Interaction design was iteratively refined to accommodate older adults with cognitive impairment. Early pilots that used predominantly yes/no questions yielded short, uninformative answers; the design was therefore shifted to begin each topic with an open‑ended prompt, followed by targeted follow‑ups. Supportive scaffolding—such as concrete examples (“in the past couple of years…”) and gentle re‑phrasing when participants struggled—was added to reduce cognitive load. Turn‑taking latency was calibrated to 1–2 seconds, mimicking a human interviewer and preventing abrupt interruptions. Multi‑party scenarios (patient plus informant) were handled by directing speech primarily to the patient while allowing the informant to assist when needed.
A within‑subject study enrolled 30 older adults with suspected cognitive impairment and their informants. Each dyad completed two interviews: one led by the conversational agent and one conducted by a blinded dementia specialist. The authors collected audio recordings, real‑time transcripts, and post‑interview surveys via REDCap. Evaluation metrics included (1) conversation analysis (utterance length, pause frequency, interruptions), (2) user‑experience surveys (friendliness, clarity, stress), and (3) symptom‑level agreement between the agent and the specialist, quantified with Cohen’s kappa.
Results showed high user satisfaction (average 4.3/5), with particular praise for the agent’s patience and systematic questioning. Conversation analysis indicated that the agent’s sessions produced comparable utterance lengths to the specialist interviews while generating fewer interruptions (0.8 vs 1.2 per ten minutes).
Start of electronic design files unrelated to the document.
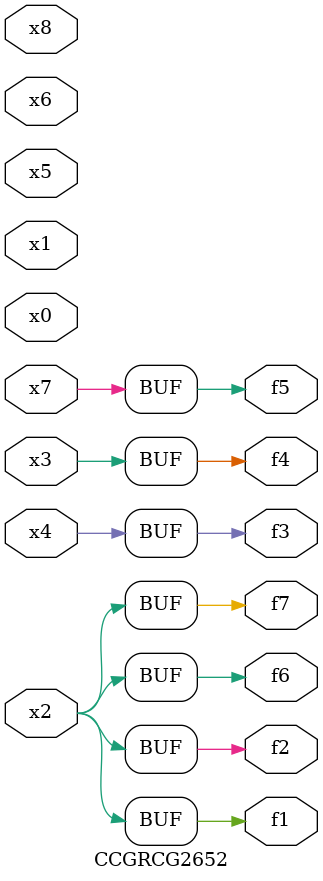
<source format=v>
module CCGRCG2652(
	input x0, x1, x2, x3, x4, x5, x6, x7, x8,
	output f1, f2, f3, f4, f5, f6, f7
);
	assign f1 = x2;
	assign f2 = x2;
	assign f3 = x4;
	assign f4 = x3;
	assign f5 = x7;
	assign f6 = x2;
	assign f7 = x2;
endmodule

</source>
Symptom agreement was strongest for core domains such as memory, language, and personality changes (kappa ≈ 0.71), though agreement was lower for less‑prominent items like motor changes (kappa ≈ 0.45). Overall, the agent captured clinically relevant information at a level that aligns closely with expert elicitation.
The authors acknowledge several limitations. The study was conducted in a controlled, in‑person setting rather than the intended remote phone deployment, leaving real‑world feasibility untested. The sample size (n = 30) limits statistical power and generalizability, especially across diverse racial, ethnic, and socioeconomic groups. Moreover, the LLM’s “black‑box” nature raises concerns about traceability of errors and regulatory acceptance; the paper calls for additional validation, transparent auditing mechanisms, and human‑in‑the‑loop safeguards before clinical adoption.
In conclusion, this work demonstrates that a well‑designed LLM‑driven conversational agent can systematically gather rich, diagnostic‑relevant narratives from older adults and their caregivers, achieving a degree of symptom capture comparable to specialist interviews. The study highlights key design levers—open‑ended questioning, supportive scaffolding, calibrated turn‑taking, and multi‑party awareness—that are essential for engaging cognitively impaired users. Future research should pursue large‑scale, multi‑site trials, evaluate remote deployment on telephone or mobile platforms, integrate privacy‑preserving data pipelines with electronic health records, and develop robust validation frameworks to ensure safety, equity, and clinical utility.